Как-то она сказала Насте:

— Я не знаю, Настёночек, поймешь ли ты… Я прочитала Ромэна Роллана, он говорит: «Если у тебя большое горе, послушай Лунную сонату Бетховена, и оно тебе покажется ничтожным…» Он сказал не про мое горе, нет! Мое только больше стало бы… Пойми, ведь я никогда, никогда не сыграю Лунной сонаты… моей любимой…

Авдей Петрович, слышавший разговор, отложил газету и сердито заговорил:

— Ты, Яблонька, извини, что вмешиваюсь и что ругаться сейчас буду. — Брови его гневно клубились и даже глаза потеряли обычное выражение доброты. — Я, конечно, музыку уважаю, хоть и не больно здорово ее понимаю, но в общем нравится… Только ты в твоем положении лишний бы разок про Павку Корчагина прочитала. Он тебя, пожалуй, побыстрее научит с горем-то расправляться. Чего ты веревки из себя вьешь?.. Чего бедой подпоясываешься? Ты человек или кто? Что же, если консерватория твоя каюк, выходит, дальше и жизни нету? Да ты на себя посмотри: глаза видят, ноги ходят, руки двигаются и голова варит. Чего еще надо-то? Ну ладно, — руку отдавили! Душу-то ведь не переехали! Послушай совета: хватит свою беду как медвежью лапу сосать, работенку подбирать надо, вот что!

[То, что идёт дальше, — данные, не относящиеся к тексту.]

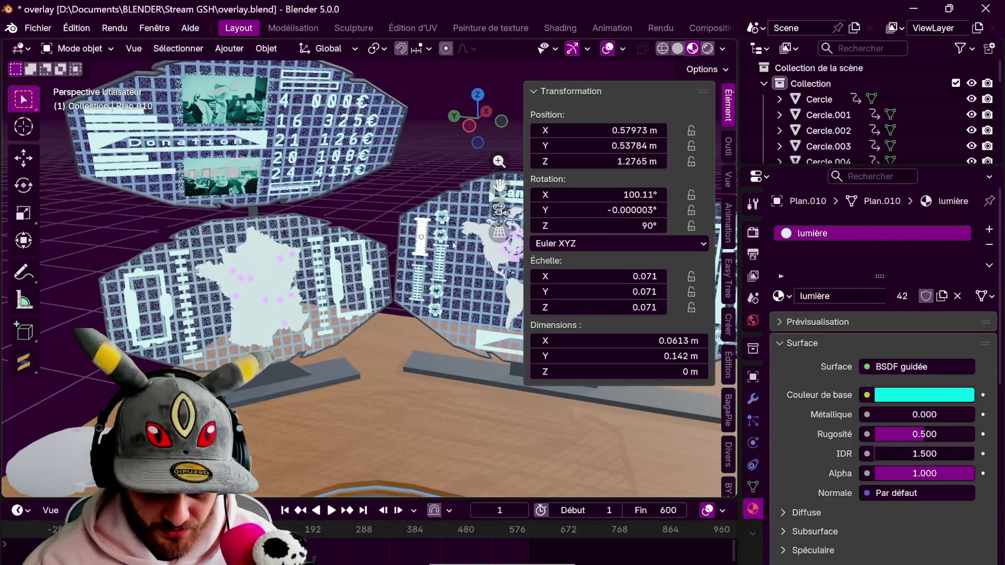
key("KP_7")
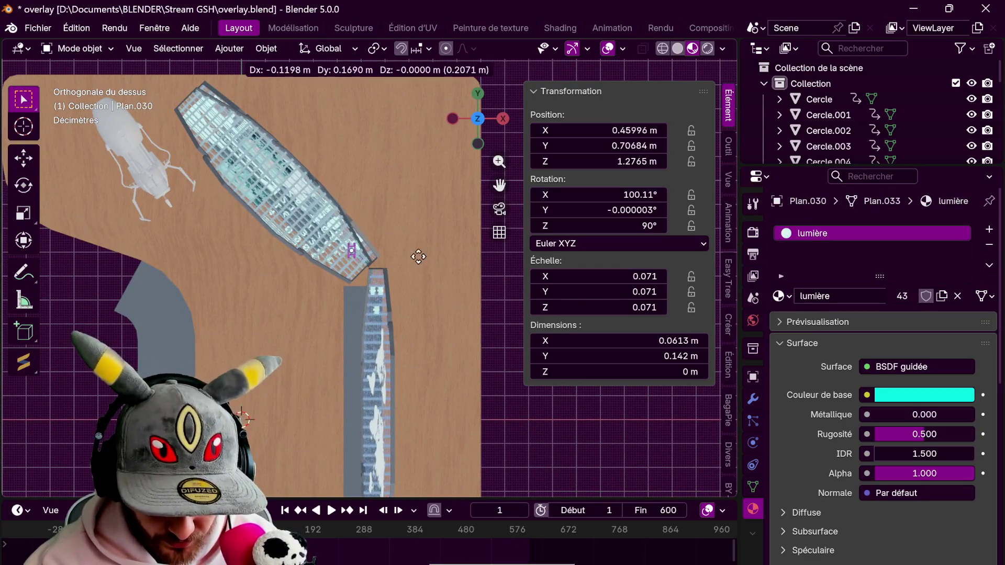
left_click(420, 258)
key("r")
left_click(418, 181)
mouse_move(418, 182)
middle_mouse_down()
mouse_move(441, 202)
mouse_move(486, 377)
mouse_move(440, 345)
middle_mouse_up()
scroll(422, 183, "up", 4)
key("g")
key("z")
left_click(412, 327)
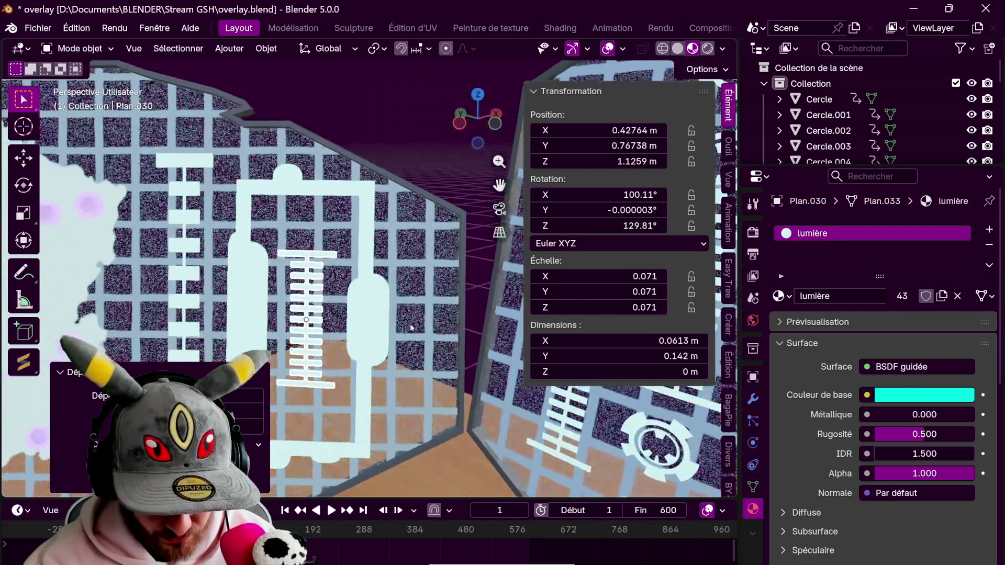
key("s")
key("z")
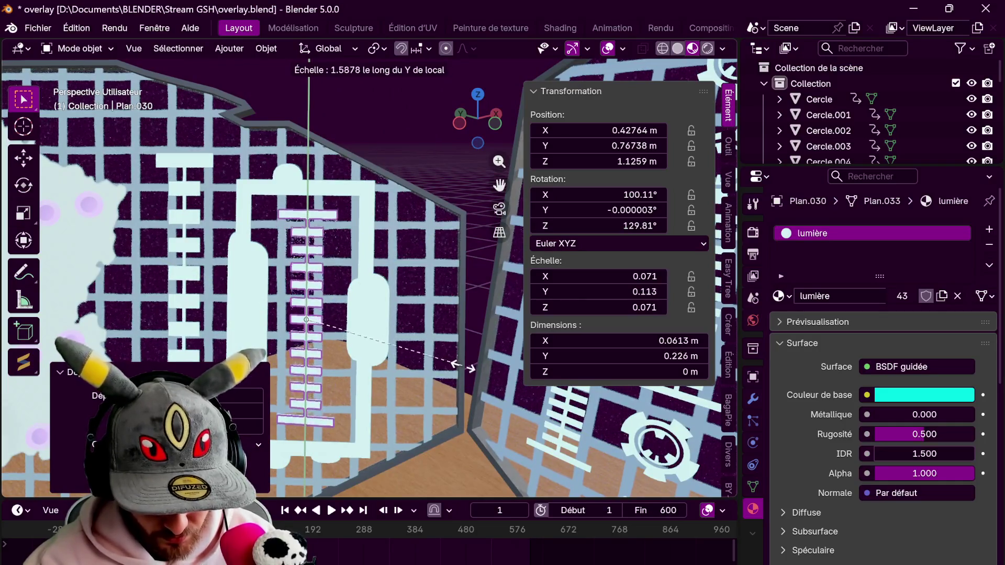
left_click(463, 369)
Tilt the scale bar flat against the screen, straighten it about local Z, then start a copy sliding along X
middle_click_drag(439, 345, 434, 260)
scroll(435, 260, "down", 3)
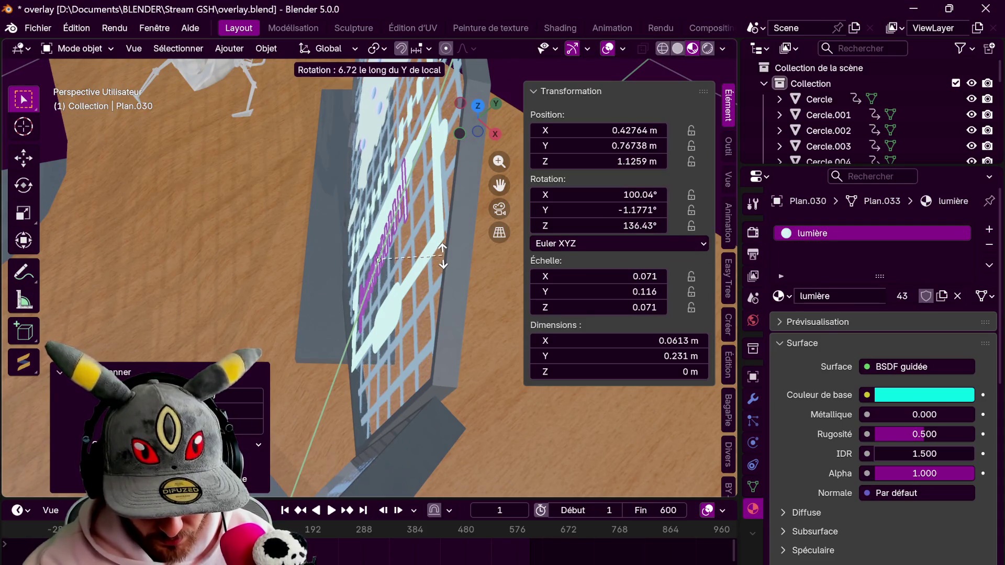
left_click(441, 258)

Авдей Петрович поднялся и подошел к Тане. Она сидела поникшая, неподвижная…

— Пойдем-ка ты на фабрику, к нашему мебельному искусству, — сказал старик уже более спокойным тоном. — Добрая работа, знаешь, любую болячку с корнем выдирает. Сперва хоть развеешься, и в том польза, а после, как знать, может, и полюбишь, а?.. — Гремя стулом, он сел возле девушки и, положив на ее плечо большую руку с буграми вздувшихся вен, заговорил с той ласковой убедительностью, с какой уговаривают детей: — Ты поразмысли про то, что тебе сейчас дед Авдей сказал. Наберись духу да решайся, не прогадаешь. У меня там Лунной сонаты, конечно, нет, но уж лекарства на полтыщи бед хватит!

Таня не ответила ему ничего…

А потом был один вечер. В комнату ураганом влетела вернувшаяся с фабрики Настя. Она бросилась к деду и, обхватив руками его шею, начала неистово целовать в бороду, в лицо, в лысину. Напрасно он отбивался и унимал ее:

— Да пусти ты, неуемная! Ишь врезалась, как шарошка в древесину!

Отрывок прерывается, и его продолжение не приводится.